The Martha’s Vineyard Land Bank got an early Christmas present this week: a gift of 1,000 feet of beachfront and dunes on the Lagoon Pond in Oak Bluffs.

The property, a visible and familiar crescent of sand that lies south of the Lagoon Pond Bridge and curves toward the former state lobster hatchery, was an outright gift from the Moses and Alvin Strock families.

Aerial map shows 4.4-acre property situated just off the Lagoon Pond Bridge. — Martha's Vineyard Land Bank.

“It is a uniquely attractive property,” said land bank executive director James Lengyel Monday morning after a press release went out about the acquisition. “On late summer afternoons both the light and the wind funnel right up the Lagoon and land right on this beach.”

Mr. Lengyel said outright gifts are rare for the land bank, which buys public conservation land using funds collected from a transfer fee on most real estate transactions.

The closing was Friday. The property will be named Doug’s Cove in honor of a member of the Strock family.

“Comprising 4.4 acres, the property has long been of interest to the land bank,” the press release said.
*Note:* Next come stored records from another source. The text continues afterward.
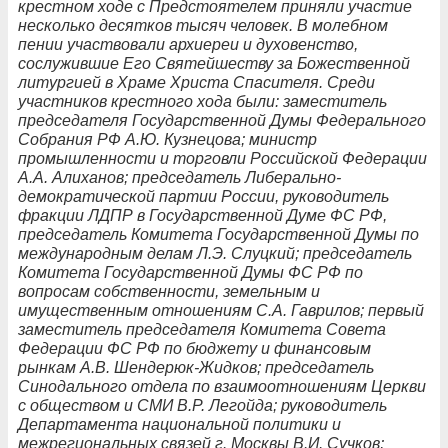
крестном ходе с Предстоятелем приняли участие
несколько десятков тысяч человек. В молебном
пении участвовали архиереи и духовенство,
сослужившие Его Святейшеству за Божественной
литургией в Храме Христа Спасителя. Среди
участников крестного хода были: заместитель
председателя Государственной Думы Федерального
Собрания РФ А.Ю. Кузнецова; министр
промышленности и торговли Российской Федерации
А.А. Алиханов; председатель Либерально-
демократической партии России, руководитель
фракции ЛДПР в Государственной Думе ФС РФ,
председатель Комитета Государственной Думы по
международным делам Л.Э. Слуцкий; председатель
Комитета Государственной Думы ФС РФ по
вопросам собственности, земельным и
имущественным отношениям С.А. Гаврилов; первый
заместитель председателя Комитета Совета
Федерации ФС РФ по бюджету и финансовым
рынкам А.В. Шендерюк-Жидков; председатель
Синодального отдела по взаимоотношениям Церкви
с обществом и СМИ В.Р. Легойда; руководитель
Департамента национальной политики и
межрегиональных связей г. Москвы В.И. Сучков;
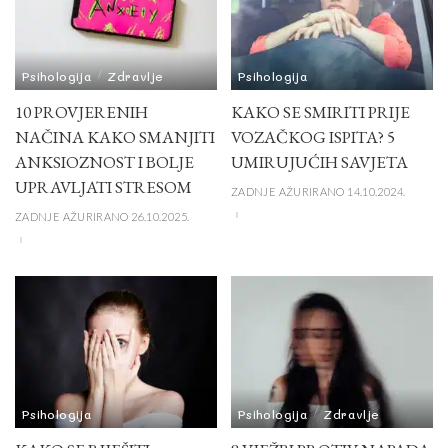
Psihologija
Zdravlje
Psihologija
10 PROVJERENIH
KAKO SE SMIRITI PRIJE
NAČINA KAKO SMANJITI
VOZAČKOG ISPITA? 5
ANKSIOZNOST I BOLJE
UMIRUJUĆIH SAVJETA
UPRAVLJATI STRESOM
ZADNJE AŽURIRANO 14.10.2024.
ZADNJE AŽURIRANO 26.10.2025.
Psihologija
Psihologija
Zdravlje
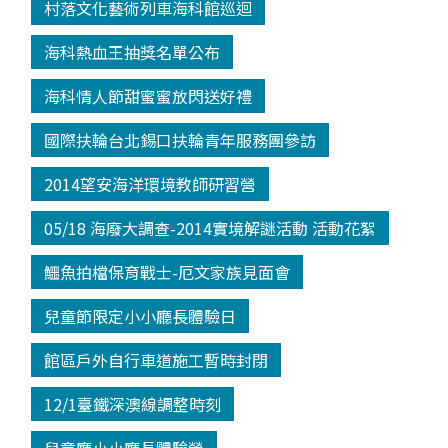
村落文化藝術列車海科館巡迴
海科熱血王抽獎名單公布
海科情人節甜蜜蜜放閃送好禮
國際扶輪台北錫口扶輪青年服務團參訪
2014望安海洋環境教師研習營
05/18 海廢大調查-2014實境解謎活動 活動花絮
鱷魚拍檔保育戰士-厄文家族見面會
兒童節限定小小廳長體驗日
館區戶外自行車道施工暫時封閉
12/1臺鐵深澳線調整時刻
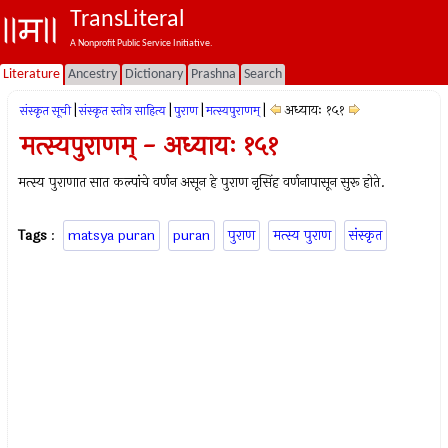
TransLiteral
A Nonprofit Public Service Initiative.
Literature
Ancestry
Dictionary
Prashna
Search
|
|
|
|
अध्यायः १५१
संस्कृत सूची
संस्कृत स्तोत्र साहित्य
पुराण
मत्स्यपुराणम्‌
मत्स्यपुराणम् - अध्यायः १५१
मत्स्य पुराणात सात कल्पांचे वर्णन असून हे पुराण नृसिंह वर्णनापासून सुरू होते.
Tags
:
matsya puran
puran
पुराण
मत्स्य पुराण
संस्कृत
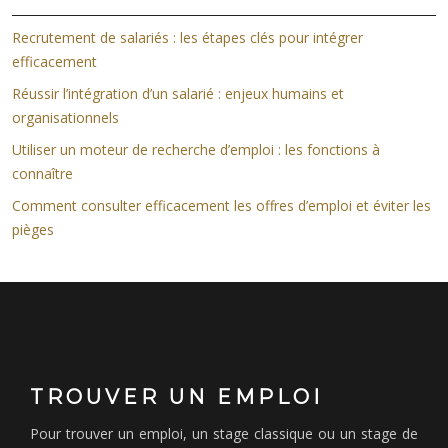
Recrutement de salariés : les étapes clés pour intégrer
efficacement
Réussir l’intégration d’un salarié : enjeux humains et
organisationnels
Utiliser un moteur de recherche d’emploi : les fonctions à
connaître
Comment consulter efficacement les offres d’emploi et éviter les
pièges
TROUVER UN EMPLOI
Pour trouver un emploi, un stage classique ou un stage de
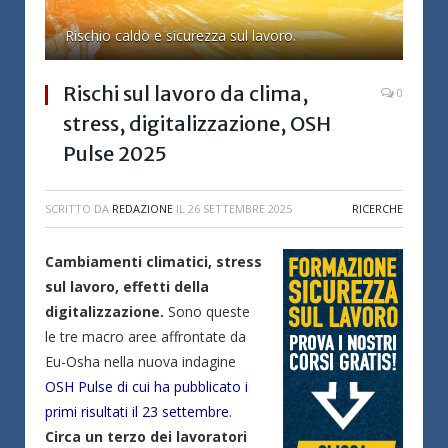
Rischio caldo e sicurezza sul lavoro.
Rischi sul lavoro da clima,
0
stress, digitalizzazione, OSH
Pulse 2025
SCRITTO DA
REDAZIONE
IL
26 SETTEMBRE 2025
RICERCHE
Cambiamenti climatici, stress
sul lavoro, effetti della
digitalizzazione.
Sono queste
le tre macro aree affrontate da
Eu-Osha nella nuova indagine
OSH Pulse di cui ha pubblicato i
primi risultati il 23 settembre
.
Circa un terzo dei lavoratori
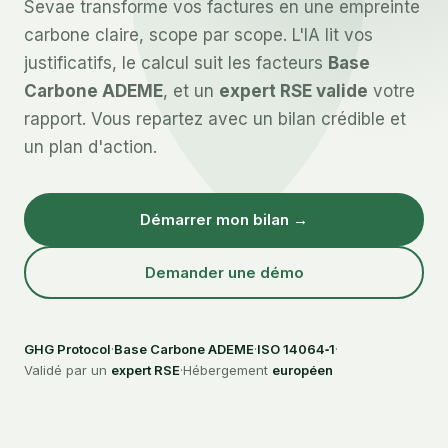
Sevae transforme vos factures en une empreinte
carbone claire, scope par scope. L'IA lit vos
justificatifs, le calcul suit les facteurs
Base
Carbone ADEME
, et un
expert RSE valide
votre
rapport. Vous repartez avec un bilan crédible et
un plan d'action.
Démarrer mon bilan →
Demander une démo
GHG Protocol
·
Base Carbone ADEME
·
ISO 14064‑1
·
Validé par un
expert RSE
·
Hébergement
européen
Mr. Lengyel said the property has been on the land bank list for possible purchase since 1988, when the first discussions began with members of the Strock family. “This is another example of how the land bank commissioners and town advisory board members all have a very good sense of patience,” he said.

Preliminary management goals for the property call for recreational visitors to park at the county’s adjacent Eastville Point Park, on the opposite side of the Beach Road. Vehicles will not be permitted on the beach, and boats cannot be stored there, but shellfishermen will be allowed to use the beach for harvesting and offloading shellfish. The beach runs toward the former state lobster hatchery, property which is still owned by the commonwealth. “So now the whole area is public,” Mr. Lengyel said.

He said the dune separating the beach from a small coastal pond will be restored in the coming year to a natural vegetative state. Currently it is covered with bittersweet and other invasive plants. A viewshed will be created to allow Tisbury-bound motorists and bicyclists a view out to the Lagoon.

The property will be open for full public use beginning next summer, Mr. Lengyel said.